───── TESTO IN ESAME ─────

La vicenda della professoressa accoltellata da un suo studente di 17 anni, lunedì 5 febbraio in un istituto professionale Enaip a Varese, è l’ennesimo di una serie di episodi di cronaca che hanno interessato la scuola. Giusto per rimanere sul territorio della diocesi ambrosiana, al liceo scientifico Alessandrini di Abbiategrasso, lo scorso maggio un fatto analogo, con uno studente sedicenne finito al carcere minorile Beccaria per aver ferito a coltellate la sua insegnante. Ed è dei giorni scorsi la notizia di due mamme che si sono azzuffate per futili motivi nel cortile di una scuola di Milano.
La sensazione diffusa è che ci sia un crescendo di violenza nelle scuole, ma generalizzare è pericoloso, secondo don Fabio Landi, responsabile del Servizio diocesano per la Pastorale scolastica e docente di religione al liceo Parini di Milano: «Si tratta di episodi indubbiamente gravi – commenta -, ma attenzione a fare del facile allarmismo, a leggere questi fatti come se fossero uno specchio assoluto della condizione dei giovani e dei rapporti nella scuola. Dobbiamo sempre ricordare che la realtà è complessa, che ogni episodio va collocato nel suo contesto, che ogni caso, in fin dei conti, è un caso a sé». E in effetti la scuola di Varese ha informato che il ragazzo ha quella che una volta era definita “diagnosi funzionale” ed è seguito da personale competente. Questo però non significa negare che questi fatti siano la spia di un disagio giovanile: «Al netto delle specificità di ogni caso, questi episodi ci parlano di una grossa difficoltà dei giovani a esprimere con le parole le fatiche e le frustrazioni che vivono a scuola. Allora la violenza può diventare il canale per dare sfogo immediato a quello che le parole non riescono a dire».
Il ruolo degli adulti
Questo interroga profondamente gli adulti nel loro ruolo di educatori: «Dobbiamo chiederci – afferma don Landi – che possibilità abbiamo noi adulti di capire veramente come i ragazzi vivono le sconfitte e quali possono essere le loro reazioni. Fermo restando che azioni imponderabili e aggressive non sempre sono prevedibili, si intuisce però una difficoltà di dialogo tra le generazioni».
Un altro elemento di preoccupazione che emerge dietro gli episodi di violenza nelle scuole è la perdita di fiducia dell’istituzione scolastica: «La scuola ha perso molto del prestigio sociale che aveva un tempo – fa notare don Landi -, la figura dell’insegnante è divenuta una figura fragile, debole, esposta. Il venire meno di una forte alleanza tra scuola e famiglia, alla fine, ha indebolito sia l’una, sia l’altra, e tutti si trovano più soli ad affrontare i casi difficili. Non che ci sia la bacchetta magica per evitare le violenze, ma dove c’è dialogo e dove i ragazzi riconoscono l’autorevolezza delle figure educative intorno a loro, esiti di questo tipo sono meno probabili».

───── RACCOLTA DI RECORD ─────

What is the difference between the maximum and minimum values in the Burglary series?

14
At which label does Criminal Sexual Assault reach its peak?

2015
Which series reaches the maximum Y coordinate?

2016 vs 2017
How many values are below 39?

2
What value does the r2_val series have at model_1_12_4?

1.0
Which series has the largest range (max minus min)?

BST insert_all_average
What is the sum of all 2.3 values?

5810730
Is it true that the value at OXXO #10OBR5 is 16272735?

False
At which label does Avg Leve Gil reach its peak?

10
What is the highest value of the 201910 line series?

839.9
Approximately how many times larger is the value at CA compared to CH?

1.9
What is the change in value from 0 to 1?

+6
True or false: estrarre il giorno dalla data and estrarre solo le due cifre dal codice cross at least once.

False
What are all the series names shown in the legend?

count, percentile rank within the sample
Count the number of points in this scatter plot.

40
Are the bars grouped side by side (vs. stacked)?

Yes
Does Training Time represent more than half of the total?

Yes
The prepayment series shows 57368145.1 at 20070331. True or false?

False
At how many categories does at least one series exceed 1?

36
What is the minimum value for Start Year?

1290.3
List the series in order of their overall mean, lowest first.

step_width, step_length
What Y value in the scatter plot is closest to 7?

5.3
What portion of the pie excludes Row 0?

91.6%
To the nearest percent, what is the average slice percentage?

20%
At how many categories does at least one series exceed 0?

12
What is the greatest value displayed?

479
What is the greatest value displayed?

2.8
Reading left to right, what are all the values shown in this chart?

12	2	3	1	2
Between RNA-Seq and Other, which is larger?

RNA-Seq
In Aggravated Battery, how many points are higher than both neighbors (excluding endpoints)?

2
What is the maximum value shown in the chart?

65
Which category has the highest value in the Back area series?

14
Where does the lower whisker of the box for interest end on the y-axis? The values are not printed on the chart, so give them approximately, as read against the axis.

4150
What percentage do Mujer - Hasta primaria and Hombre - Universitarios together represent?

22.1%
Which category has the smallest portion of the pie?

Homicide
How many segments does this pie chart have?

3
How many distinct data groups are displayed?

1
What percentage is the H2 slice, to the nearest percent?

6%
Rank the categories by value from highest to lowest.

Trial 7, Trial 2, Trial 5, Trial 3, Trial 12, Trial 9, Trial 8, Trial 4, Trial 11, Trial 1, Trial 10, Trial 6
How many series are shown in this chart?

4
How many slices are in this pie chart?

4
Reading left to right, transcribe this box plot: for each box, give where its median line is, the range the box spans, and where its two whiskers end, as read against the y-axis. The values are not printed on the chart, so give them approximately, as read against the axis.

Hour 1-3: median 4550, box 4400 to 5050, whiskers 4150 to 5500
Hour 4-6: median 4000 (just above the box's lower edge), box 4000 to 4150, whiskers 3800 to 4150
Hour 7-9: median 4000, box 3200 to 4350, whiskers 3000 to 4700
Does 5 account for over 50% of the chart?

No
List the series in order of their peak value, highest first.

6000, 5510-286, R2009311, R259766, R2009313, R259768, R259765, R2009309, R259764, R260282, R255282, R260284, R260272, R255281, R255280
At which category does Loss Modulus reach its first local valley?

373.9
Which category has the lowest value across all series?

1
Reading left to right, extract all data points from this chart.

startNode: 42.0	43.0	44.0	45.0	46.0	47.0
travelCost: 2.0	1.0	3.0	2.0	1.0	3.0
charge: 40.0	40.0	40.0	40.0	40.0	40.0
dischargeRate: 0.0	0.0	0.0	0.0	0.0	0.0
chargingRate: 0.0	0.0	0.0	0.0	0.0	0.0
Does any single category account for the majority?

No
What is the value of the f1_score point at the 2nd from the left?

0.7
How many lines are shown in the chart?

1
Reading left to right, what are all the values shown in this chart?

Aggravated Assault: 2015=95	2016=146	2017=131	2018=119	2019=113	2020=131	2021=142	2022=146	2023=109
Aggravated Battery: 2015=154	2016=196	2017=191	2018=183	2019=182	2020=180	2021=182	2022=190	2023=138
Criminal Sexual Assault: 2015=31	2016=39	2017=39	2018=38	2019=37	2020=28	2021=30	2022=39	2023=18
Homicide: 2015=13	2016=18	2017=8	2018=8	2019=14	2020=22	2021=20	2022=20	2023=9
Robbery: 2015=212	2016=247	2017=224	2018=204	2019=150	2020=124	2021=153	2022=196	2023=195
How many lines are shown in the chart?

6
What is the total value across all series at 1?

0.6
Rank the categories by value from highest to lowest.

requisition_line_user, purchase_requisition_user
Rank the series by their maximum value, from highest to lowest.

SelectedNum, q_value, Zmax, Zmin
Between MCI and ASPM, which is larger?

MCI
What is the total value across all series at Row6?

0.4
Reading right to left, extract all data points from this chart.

─────

COMPITO 1:
Riscrivi, per favore, il tratto del testo in esame da "La vicenda della" a "scuola di Milano.", mettendo "Magenta" al posto di "Abbiategrasso".
COMPITO 2:
Stabilisci se ciascuna affermazione concorda con il testo in esame, rispondendo sì o no e citando le parole del testo che lo decidono.
(a) Lo studente del liceo di Abbiategrasso aveva diciassette anni.
(b) Don Fabio Landi insegna religione al liceo Parini di Milano.
(c) Secondo don Landi, la scuola ha guadagnato prestigio sociale rispetto al passato.
COMPITO 3:
Rispondi in base al testo in esame.
(a) In che giorno è stata accoltellata la professoressa a Varese?
(b) In quale carcere minorile è finito lo studente di Abbiategrasso?
(c) Di quale servizio diocesano è responsabile don Fabio Landi?
I record provengono da un'altra fonte.

RISPOSTA 1:
La vicenda della professoressa accoltellata da un suo studente di 17 anni, lunedì 5 febbraio in un istituto professionale Enaip a Varese, è l’ennesimo di una serie di episodi di cronaca che hanno interessato la scuola. Giusto per rimanere sul territorio della diocesi ambrosiana, al liceo scientifico Alessandrini di Magenta, lo scorso maggio un fatto analogo, con uno studente sedicenne finito al carcere minorile Beccaria per aver ferito a coltellate la sua insegnante. Ed è dei giorni scorsi la notizia di due mamme che si sono azzuffate per futili motivi nel cortile di una scuola di Milano.

RISPOSTA 2:
(a) No: «uno studente sedicenne».
(b) Sì: «docente di religione al liceo Parini di Milano».
(c) No: «La scuola ha perso molto del prestigio sociale che aveva un tempo».

RISPOSTA 3:
(a) Lunedì 5 febbraio.
(b) Il Beccaria.
(c) Il Servizio diocesano per la Pastorale scolastica.